From Injury to Inspiration

WRITTEN BY STEPHANIE DUDLEY, YD 200HR STUDENT
After practicing yoga for almost 20 years, I felt like I was stuck in a box of repetitive patterns and movements. My body complained about the intensity and repetition of my yoga practice with injury after injury, until I was in enough constant pain that I was forced to give up my (beloved, deeply ingrained) yoga practice. That is, until I reached out to Cecily in hopes of discovering how I might once again enjoy movement without the pain to which I’d become accustomed.
Now, as part of the YD Teacher Training program, I am learning best practices in modern movement theory for long term physical / emotional / spiritual health. One of the biggest mental shifts for me has been reconfiguring my goals for a physical and spiritual practice, and finding that the most important thing to me is developing a holistic health practice that is sustainable over time. I don’t want to be doing something every day now (in my mid 40s) that will lead to having a hip replacement at age 70, or to find out in 15 years that my ongoing lower back pain has evolved into irreparable damage. That’s not what a yoga practice should be about.
Through working with Cecily, I started to question my beliefs and finally realized that repetitive extreme movements and consistently pushing my body to open and be more flexible was actually doing more harm than good. A healthier approach, which YD covers in its program, involves learning to maintain a range of motion that is controlled and strong, maintaining integrity and strength so as not to compromise joints and soft tissue. My goals shifted from having more and more flexibility (doing things like putting my legs behind my head) to finding more and more strength and moving within a healthy range of mobility for my body. And in a finer point, I finally learned that some of the “rules” floating around the yoga world are wrong: we should all be using our glutes to maintain healthy backs and hips! What a revelation.
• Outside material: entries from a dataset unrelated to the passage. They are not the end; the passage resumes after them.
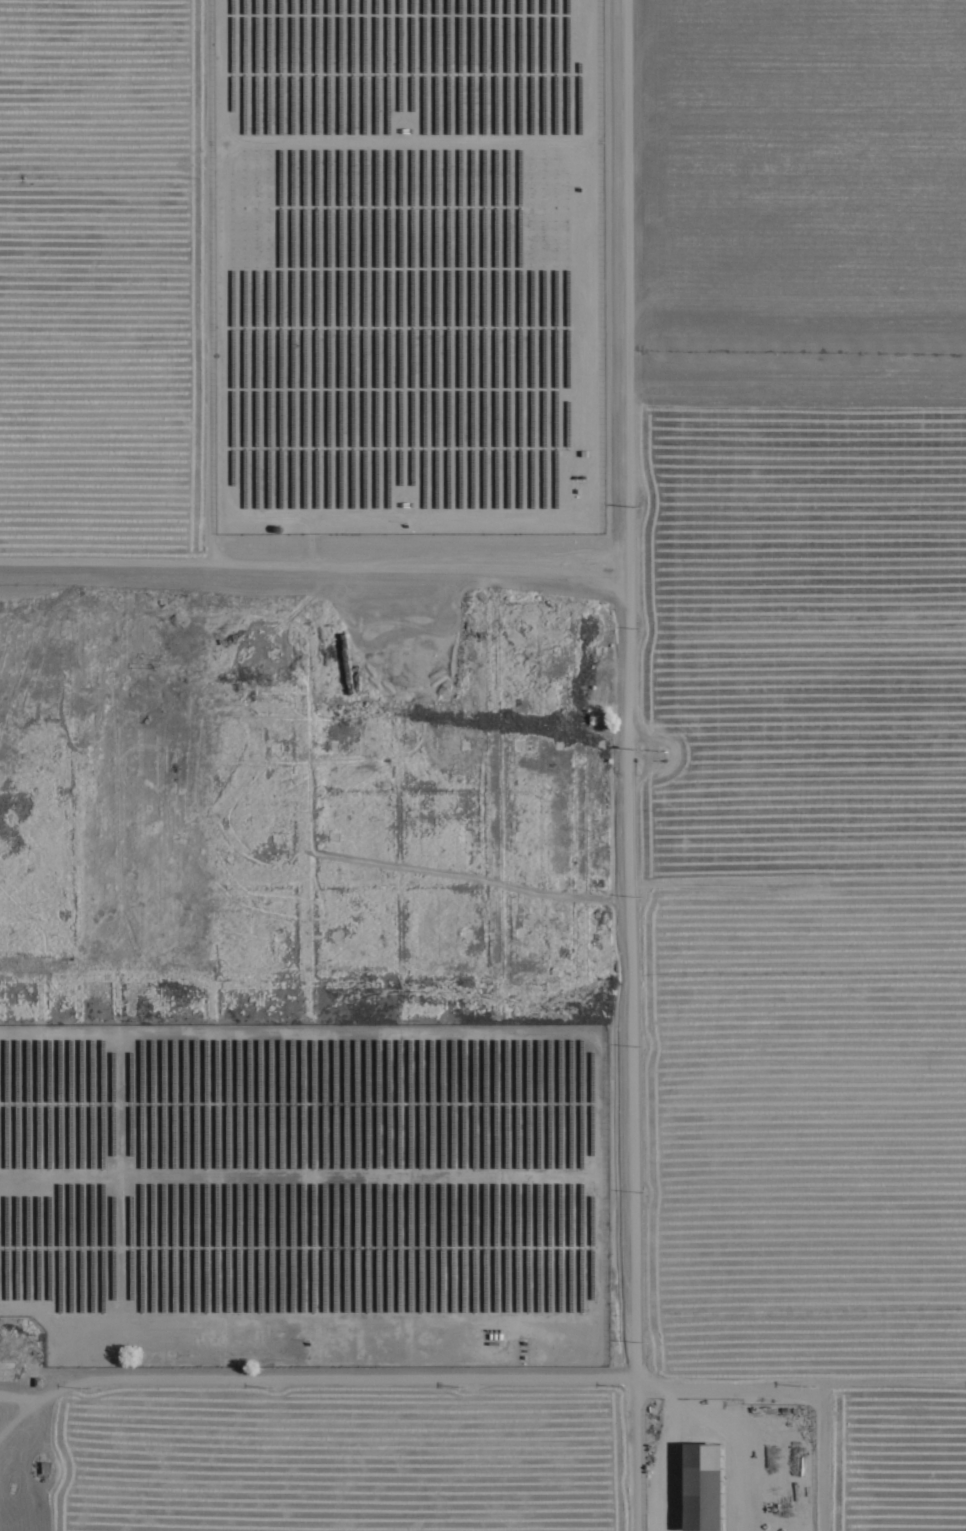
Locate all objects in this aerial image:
solar farm: (407, 266)
crop: (591, 528)
solar farm: (306, 1193)
road: (481, 1373)
crop: (335, 1452)
road: (636, 1452)
building: (703, 1484)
Another big shift came in realizing that a practice can be healthy, grounded in kinesiology and scientific research, and still have the inward focus and important elements of a spiritual practice. There is no magic in practicing poses in a repetitive, prescribed way. Every body is unique, but I believe most of us benefit from a strength-focused practice, and from opening up to a variety of movements (like weight training, pilates, and cardio activities such as running or speed-walking) that are rooted in medical and therapeutic study. We can still focus on the breath while doing a split squat (and engaging the glutes); the development of proprioception—the awareness of one’s body in space—doesn’t only occur while standing or sitting on the rectangular world of a yoga mat!
Having taken up running before the YD program began, I was particularly excited for our session with Steve Donald, a Buteyko breathing instructor, whose take on breath science in relation to exercise intrigued me. Steve was very knowledgeable about the science behind best breathing practices, highlighting how the breath influences the mind and body via the nervous system. We learned to think about breath in a new way: as opposed to taking deep breaths, less is actually more. He urged us to try breathing less (in other words, only taking in the air that our bodies need) as well as to breathe exclusively through the nose – never through the mouth.
I decided to try this out with my running. I had been following a run/walk program, as recommended to many beginner runners, and it was going well. I was at a point where I was running for 30 minutes straight, without taking walking breaks. I decided to try this while only breathing through my nose, thinking that I would not be able to make it very far. I am now running for 22 minutes while breathing only through my nose, and it feels amazing. I have more energy during and after my run, and I’m learning to establish my pace based on how easily I can breathe in that moment. If I feel like I need to start gasping for air through my mouth, then I slow down, stop, or walk. It’s so refreshing and energizing to run this way, gauging my pace on my ease of breath rather than the time or distance.
The Buteyko method has been just one of the many new “Detours” I’ve become exposed to through this Teacher Training. In addition to now focusing on breathing through my nose at all times and thinking about breath in a whole new way:
– I’ve become more active during the day, taking breaks to move vs having one intense repetitive yoga 2 hr session and then sitting in a chair all day. The peaks and valleys of such a practice amidst a lot of inactivity seem so unhealthy to me now.
– I’ve established a daily meditation practice.
Overall I’ve learned to establish a varied movement practice that is based on longevity as opposed to constant injury and destabilization. Thinking more about the ‘whys’ of meditation, movement and health practices has been life changing. I’ve taken several mental leaps, integrating information that initially baffled me and absorbing it into daily practice. What was first mind blowing has transformed into a diverse toolkit of knowledge that feels like common sense.
Thank you to the entire Yoga Detour team for your knowledge, research and support. You’ve established a teaching methodology that is the perfect mix of intuition, compassion and all the emotional stuff of being human, balanced with some intense knowledge-based, cutting edge holistic health, trauma, and movement therapy research. To anyone out there interested in this program: prepare to read a lot of interesting books, listen to fascinating podcasts, meet lots of smart people and teachers and – above all – get out and MOVE! You won’t regret one minute of it.